Passer la soirée avec sa fratrie à écouter la radio au parc de la mare à la veuve, c’est le fond du trou pour un Bondynois. Cela signifie qu’on ne dispose même pas du minimum syndical pour égayer son quotidien, à savoir les 4 euros d’investissement nécessaire pour pouvoir s’attabler dans un grec. Bref, encastré entre deux corps drus dans la Super 5 de mon pote, sans nulle autre occupation que celle de respirer les pets de mes voisins, je réfléchissais au moyen de m’extirper de ce plan pourri. Je pianotais machinalement sur mon portable recherchant le leitmotiv qui me permettra de m’éclipser pour rejoindre une compagnie plus galante, quand soudain des bribes sonores de ce qu’éructa le transistor arrivèrent à mon oreille avertie. Des propos insultants, proférés tranquillement par un animateur d’une grande radio envers une population qui a subi de plein fouet le génocide nazi .
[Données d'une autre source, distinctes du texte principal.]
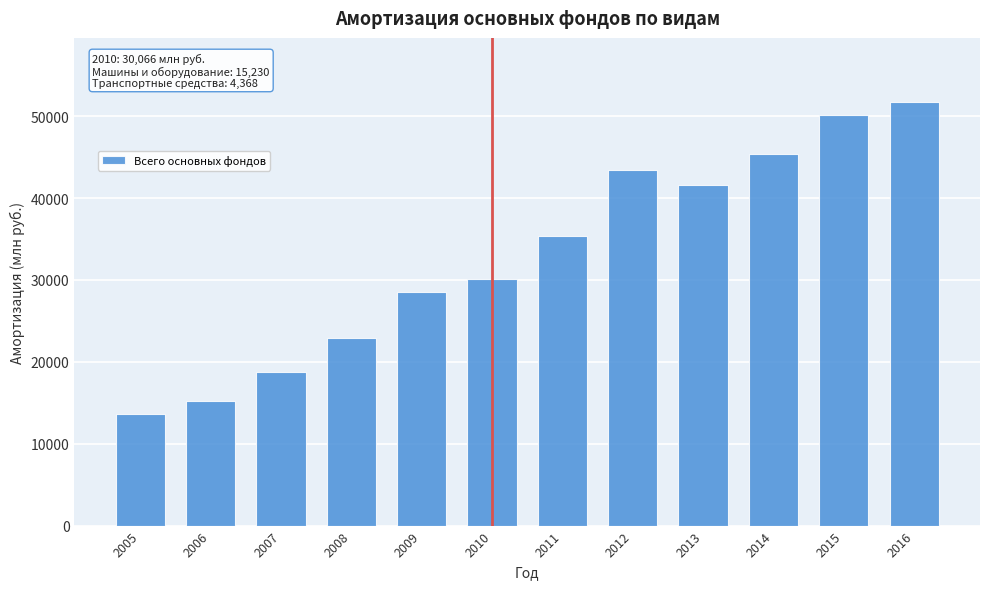

Reading right to left, extract all data points from this chart.

2016=51792	2015=50200	2014=45350	2013=41568	2012=43434	2011=35366	2010=30066	2009=28497	2008=22943	2007=18816	2006=15248	2005=13596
  « Alors Tony comme ça il y a des Gitans à ta soirée, attention aux Manouches hein, avec eux faut se méfier, regarde si rien n’a disparu dans la maison (rire général dans le studio d’enregistrement) ».

Avec les Tsiganes tout est permis, j’imagine à peine le b…ocson que ces propos auraient déclenché dans les médias si Juif ou Arabe avaient remplacé les mots Gitan et Manouche. Inutile de simuler plus longtemps l’indignation, moi-même je suis le premier à invectiver nos derniers nomades quand je fais étalage de mon (légendaire) humour corrosif. Mais attention, ce n’est pas parce que quelques noms du grand banditisme français partagent deux ou trois gènes avec Esmaralda, la dulcinée de Quasimodo, que je vais leur cracher dessus. Non, moi quand je parle des Gitans c’est pour louer leur plus grande réussite : leur patronymie si chantante, appréciée par tout le bon peuple bondynois.

Pour arrondir mon budget kefta double oignons grillés sauce samouraï, je fais le pion dans les écoles primaires. Dans celle où j’accomplis mon ministère, j’ai fait la connaissance d’une institutrice qui a travaillé deux ans dans des classes de rattrapage où il n’y avait que des petits Gitans. C’est pour moi une aubaine, car mon grand passe-temps dans la vie c’est de collectionner leurs prénoms, si originaux. Aussi, si j’ai eu dans ma scolarité des Rocky, Rambo, Trinita ou Napoléon, les feuilles d’appel que me présenta l’enseignante dépassèrent toutes mes espérances.

Deux jumeaux de 8 ans, la fille se nomme Kick, le garçon Boxing.

Quatre frères et sœurs : Donatella, Michel-Angela, Raphaëla et Leonardo, aucune référence aux peintres de la Renaissance, mais plutôt aux tortues Ninja.

Pour rester dans le domaine familial, deux frères, l’aîné s’appelle Tomy, le cadet Tommy…

Je pourrais continuer longtemps comme ça : Clinton, Dollar, Karl Marx, JR, Mac Gyver, je crois que tout Télé 7 Jours y est passé. Mais pourquoi donc nos compatriotes du voyage, usent-ils avec tant de liberté du droit de prénommer leur progéniture comme bon leur semble ? Je tiens d’ailleurs à préciser que depuis 1996, l’Etat n’a plus le droit de regard dans le domaine, chacun peut appeler son fils Caca ou Chocolat si l’envie lui chante. La théorie la plus répandue à Bondy c’est que les petits Tsiganes n’ont pas de prénoms jusqu’à ce qu’ils s’en choisissent un quand ils sont un peu plus grands, d’où les barres de rires à chaque rentrée scolaire. La vérité c’est que dans la cellule familliale ces enfants possèdent une patronymie « normale » de culture gitane, les Goldorak et compagnie étant réservés à l’administration.

Toujours est-il que cette tendance à transmettre notre patrimoine audiovisuel par le biais de sa progéniture constitue pour moi un sommet d’humour décalé, bien de chez nous. Mais les Manouches de Bondy n’ont pas le monopole dans le domaine. Pour une obscure histoire de pension versée par erreur à son cousin à la patronymie identique, un habitant de mon village du bled jura qu’aucun de ses enfants ne sera confondu avec qui que soit. Et un Kabyle en colère tient toujours ses promesses. Résultat, quatre Algériens au moins portent ces prénoms : Tarzan, Bruce Lee, Zorro et Djamousse (plastique en kabyle).